Document extract:
***
Tim Jungnickel edited this page May 30, 2017 · 7 revisions

Disclamer: This page contains our thoughts about the evaluation part of the pluto project. We are excited to discuss promising directions for pluto. Feel free to leave a comment or an issue to get in touch. Also note, that this reflects initial ideas and challenges. Elements might change or get dropped completely as the semester progresses. It is highly likely that we will not have the time to evaluate all the following aspects.

Ambition & Purpose

  • The evaluation is supposed to convey the advantages of weakly-consistent replication models for responsive and resilient geo-replicated services of planetary scale.
  • It shall supplement the (anticipated, see Verification) correctness verification in terms of real world measures.
  • Therefore, huge IMAP workloads and long-running test scenarios are needed to come closer to realistic use cases.

Setup

We need to evaluate (and possibly, benchmark) pluto against a production-grade IMAP service. For our first evaluation in terms of response times we chose Dovecot. It is the most used IMAP service in the world and thus, I would recommend to stick with Dovecot as the real world standard. As far as I know, Dovecot has no native feature comparable to pluto's weakly-consistent replication among more than two nodes. Therefore, we have to set up Dovecot in a way that allows for global synchronization. My initial proposal is to try to set up the following three systems:

  • pluto, in its highest optimized version
  • Dovecot A, using dsync between server pairs, configured to pair-wise sync all master/master replicas
  • Dovecot B, using some mechanism or underlying system to achieve replication (GlusterFS? Dovecot Object Store? Replicated database?)

All of the setups will be deployed as kubernetes applications and the Google Compute Engine will be our public cloud of choice. Each setup is supposed to be spanning the "whole world", therefore 3 or more data centers shall be used for replication (e.g. Belgium, Taiwan, Oregon).

Aspects

  • Reliability & Resilience: The main reason why we chose to use CRDTs for data replication in the first place, was, that they allow for consensus-free progress of state while ensuring global state convergence as soon as every message has been applied at every node. Up until now, we have not evaluated this main feature of pluto. That is supposed to change with evaluation in the direction of reliability and resilience. Therefore, we want to obtain "hard numbers" insights into pluto's fault tolerance (its CAP resistance). The global distribution of each setup's components should do as a starting point. Eventually, though, we want to use a fault injection framework for kubernetes deployments to create partitions (crash nodes and take down network links) and introduce varying degrees of latency on randomly chosen links. All setups will be monitored as to how they cope with these challenges. Multiple metrics might be of interest, possibly on quite low levels:
    • [SHOULD NOT HAPPEN] Data or operation loss - IMAP commands and synchronization instructions do not reach all intended nodes, messages and content do not get persisted to storage, etc.
***
Information shown:
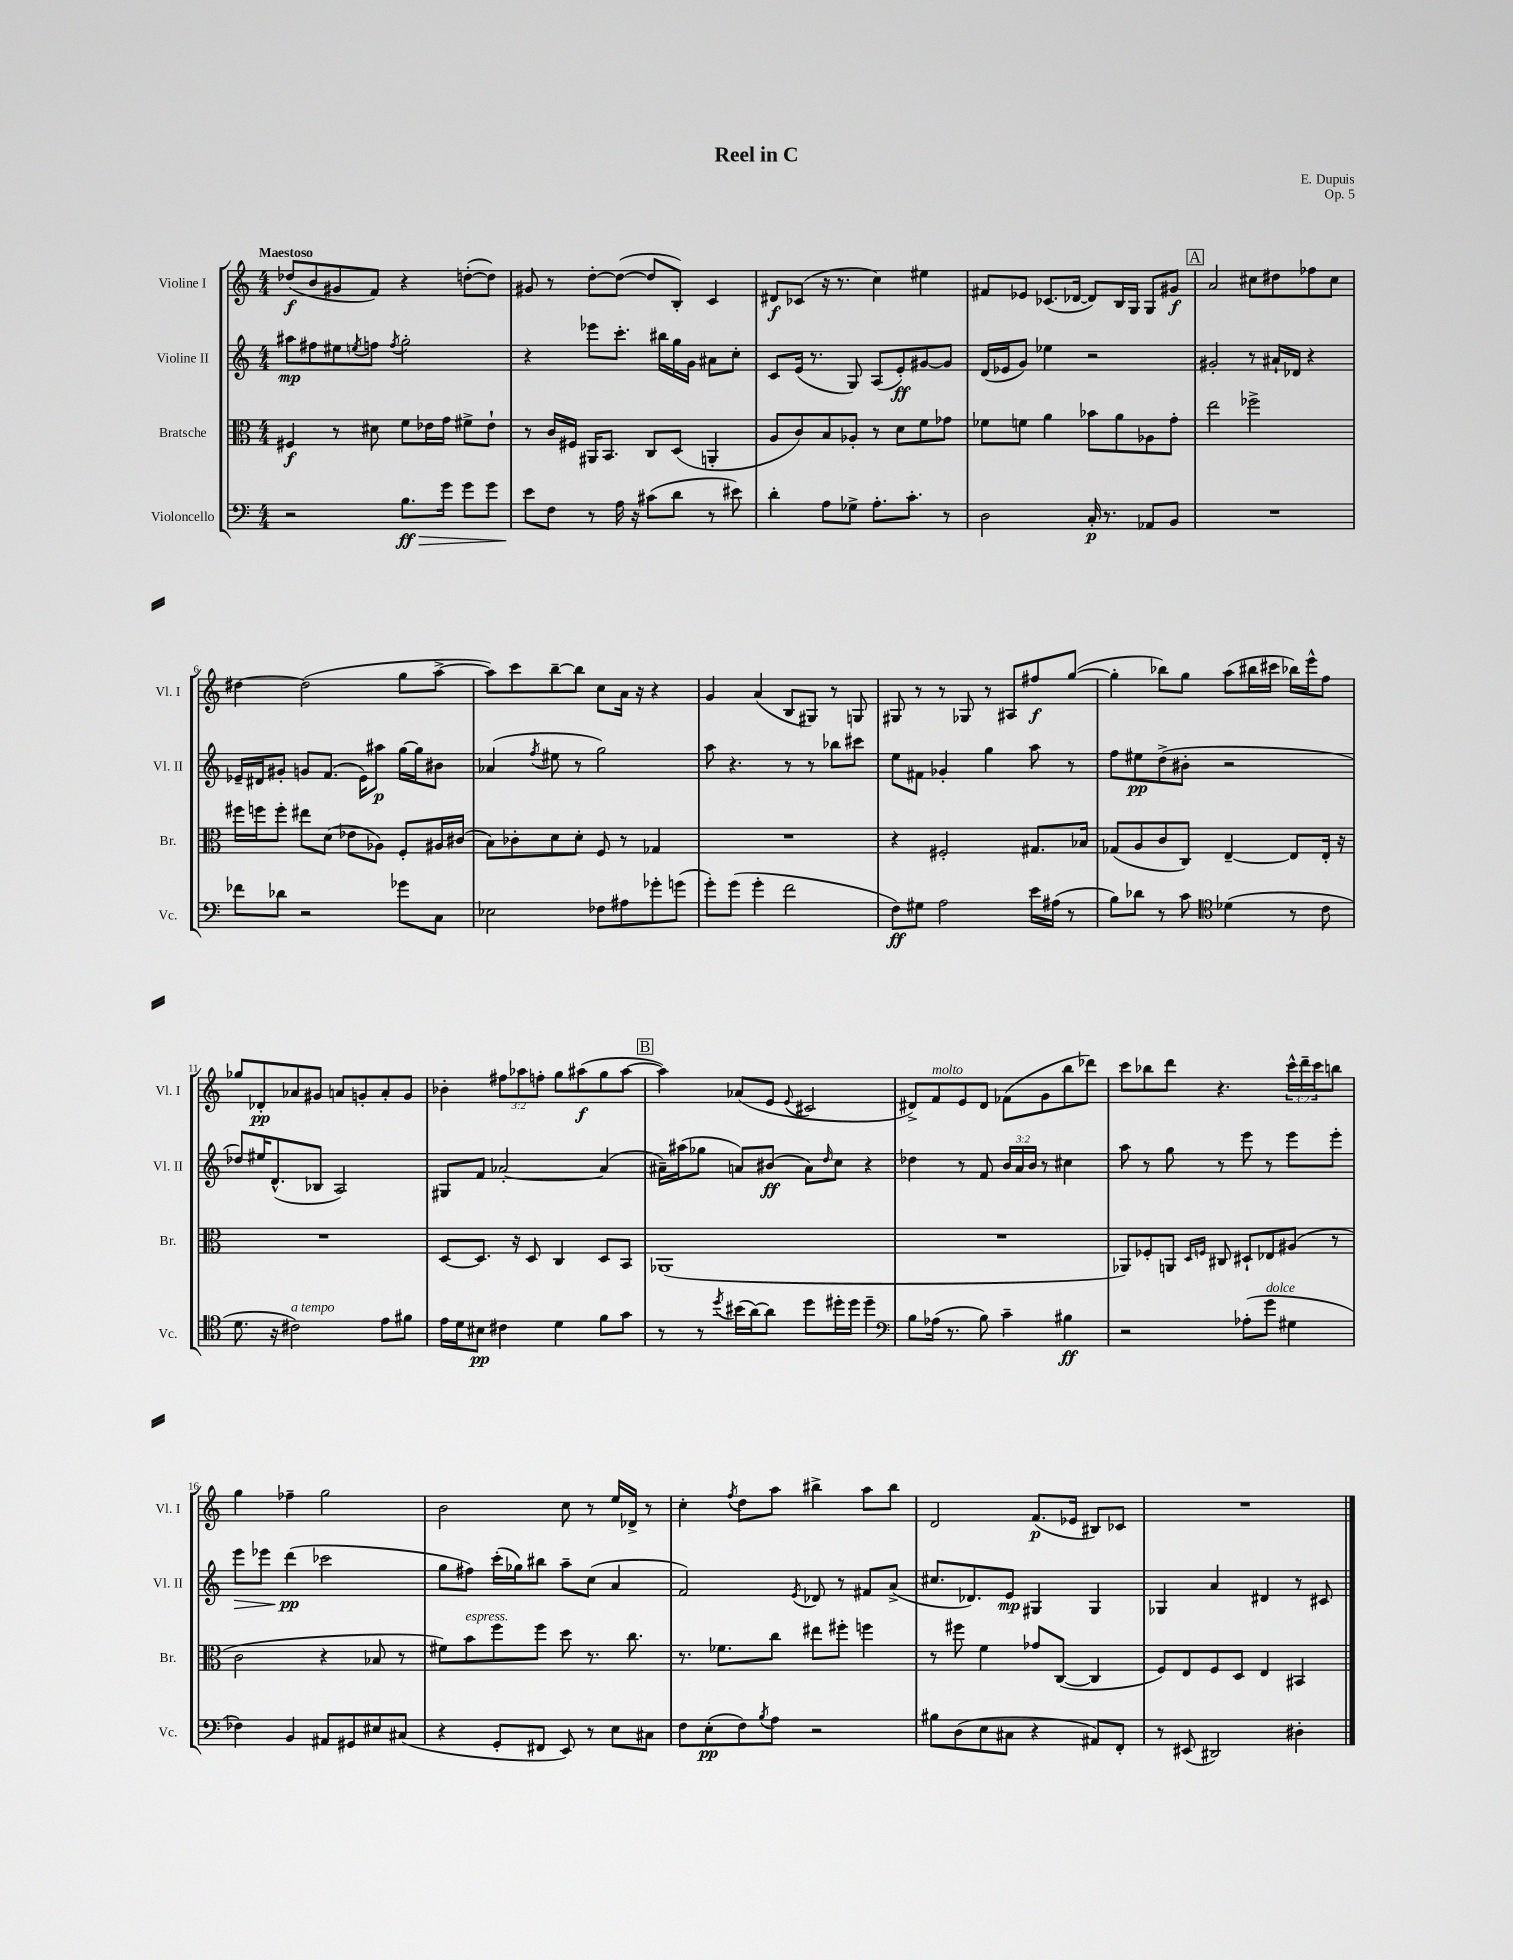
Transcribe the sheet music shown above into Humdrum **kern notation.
***
What the task asks: Reproduce the passage of the pluto evaluation page that begins at the words "Tim Jungnickel edited" and ends after the words "of planetary scale.". The listing is not needed for this work.

Task result:
Tim Jungnickel edited this page May 30, 2017 · 7 revisions

Disclamer: This page contains our thoughts about the evaluation part of the pluto project. We are excited to discuss promising directions for pluto. Feel free to leave a comment or an issue to get in touch. Also note, that this reflects initial ideas and challenges. Elements might change or get dropped completely as the semester progresses. It is highly likely that we will not have the time to evaluate all the following aspects.

Ambition & Purpose

  • The evaluation is supposed to convey the advantages of weakly-consistent replication models for responsive and resilient geo-replicated services of planetary scale.